= Problem requirements =
Figure out the number of lines in the data that hold the string "Manager". Reply with that figure only.

─── Data records ───

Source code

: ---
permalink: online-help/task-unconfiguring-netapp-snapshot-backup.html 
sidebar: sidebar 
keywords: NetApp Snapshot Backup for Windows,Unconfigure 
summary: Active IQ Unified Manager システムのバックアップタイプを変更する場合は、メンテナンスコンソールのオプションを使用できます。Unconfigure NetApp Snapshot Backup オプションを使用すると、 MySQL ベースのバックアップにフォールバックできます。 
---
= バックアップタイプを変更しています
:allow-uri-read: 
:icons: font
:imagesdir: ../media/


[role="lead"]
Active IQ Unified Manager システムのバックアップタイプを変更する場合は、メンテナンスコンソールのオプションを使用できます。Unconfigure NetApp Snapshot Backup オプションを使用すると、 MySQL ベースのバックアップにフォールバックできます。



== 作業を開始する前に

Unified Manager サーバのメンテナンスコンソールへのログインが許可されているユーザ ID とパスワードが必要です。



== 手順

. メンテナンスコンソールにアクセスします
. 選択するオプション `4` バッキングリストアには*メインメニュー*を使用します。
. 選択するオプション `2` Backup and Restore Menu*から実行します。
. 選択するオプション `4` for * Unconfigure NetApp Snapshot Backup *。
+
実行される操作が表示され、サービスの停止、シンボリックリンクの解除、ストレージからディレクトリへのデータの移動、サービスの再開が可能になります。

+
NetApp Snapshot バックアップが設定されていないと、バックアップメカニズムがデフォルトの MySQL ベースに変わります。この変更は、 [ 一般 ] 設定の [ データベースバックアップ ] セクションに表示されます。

───

= Exercise output =
3